Douglas Lichtman of the University of Chicago has a sensible paper on digital rights management technology:

Legal rules in every area of human interaction are implemented through a combination of powerful public mechanisms and weaker but less costly private ones. With the advent of DRM, copyright law is today no different. The task now is not to legislate DRM out of existence, but instead to follow the model adopted in every other arena: calibrate copyright law such that it harnesses the very real advantages of technological enforcement while at the same time keeping an appropriately wary eye on what might turn out to be overly aggressive uses.

This is exactly the way the issue should be approached. My only quibble is with the idea that there are people trying to “legislate DRM out of existence.” All we DRM critics are trying to say is that it ought not be singled out for special legal status in statute. There isn’t a federal fence-hopping statute, and there shouldn’t be a federal anti-circumvention statute.

In particular, I hope that Prof. Lichtman pursues this line of inquiry further:

With respect to DRM in the form adopted by iTunes, meanwhile, maybe copyright law should adopt nuanced rules like those that today limit the scope of the privilege of self-defense. The commonality here is that in both instances self-help ought not be allowed to become too common. Frequent self-defense would give rise to a vigilante state; widespread iTunes-style restrictions would reduce hardware competition by in essence making it impossible to enter the hardware market without simultaneously entering the relevant content business as well.

This is, I think, the most compelling critique of the DMCA: not that it gives content owners too much control over their own content, but that it needlessly balkanizes media technologies into mutually incompatible platforms controlled by companies like Apple and Microsoft.
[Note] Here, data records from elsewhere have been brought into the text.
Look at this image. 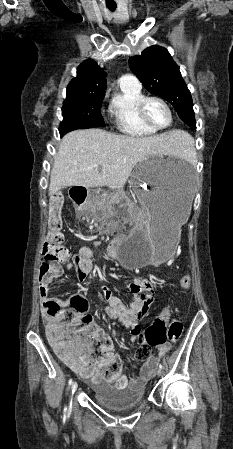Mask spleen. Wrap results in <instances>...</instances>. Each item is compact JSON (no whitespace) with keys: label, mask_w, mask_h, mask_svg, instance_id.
Returning a JSON list of instances; mask_svg holds the SVG:
<instances>
[{"label":"spleen","mask_w":233,"mask_h":449,"mask_svg":"<svg viewBox=\"0 0 233 449\" xmlns=\"http://www.w3.org/2000/svg\"><path fill=\"white\" fill-rule=\"evenodd\" d=\"M181 142H183V144L179 145L175 153L180 156L190 157L193 154L191 137L186 133L184 134V139H182Z\"/></svg>","instance_id":"obj_1"}]
</instances>
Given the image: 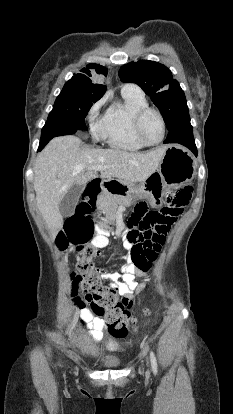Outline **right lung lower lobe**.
<instances>
[{
  "instance_id": "right-lung-lower-lobe-1",
  "label": "right lung lower lobe",
  "mask_w": 233,
  "mask_h": 414,
  "mask_svg": "<svg viewBox=\"0 0 233 414\" xmlns=\"http://www.w3.org/2000/svg\"><path fill=\"white\" fill-rule=\"evenodd\" d=\"M77 130L71 126L58 123V122H46L42 129L41 140L38 151L42 150L44 146L56 136L69 135L75 133Z\"/></svg>"
}]
</instances>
Prior to the enactment of the DMCA, we had “nuanced rules” governing the intersection of copyright and technology. The Supreme Court, in its 1984 Sony Betamax decision, stressed the need to insure that the monopoly granted by copyright law did not interfere with “the rights of others freely to engage in substantially unrelated areas of commerce.” The courts were doing a pretty good job of striking that balance.

But the DMCA threw that evolving body of law out the window, replacing it with a blanket anti-circumvention rule. That rule has allowed the monopoly granted by copyright to bleed into monopolies in “substantially unrelated areas of commerce,” such as MP3 players, DVD players, televisions, etc. All repealing the DMCA would do is restore the courts to its proper role of fashioning “nuanced rules” that properly balance competing interests as the Supreme Court did in Sony and Grokster.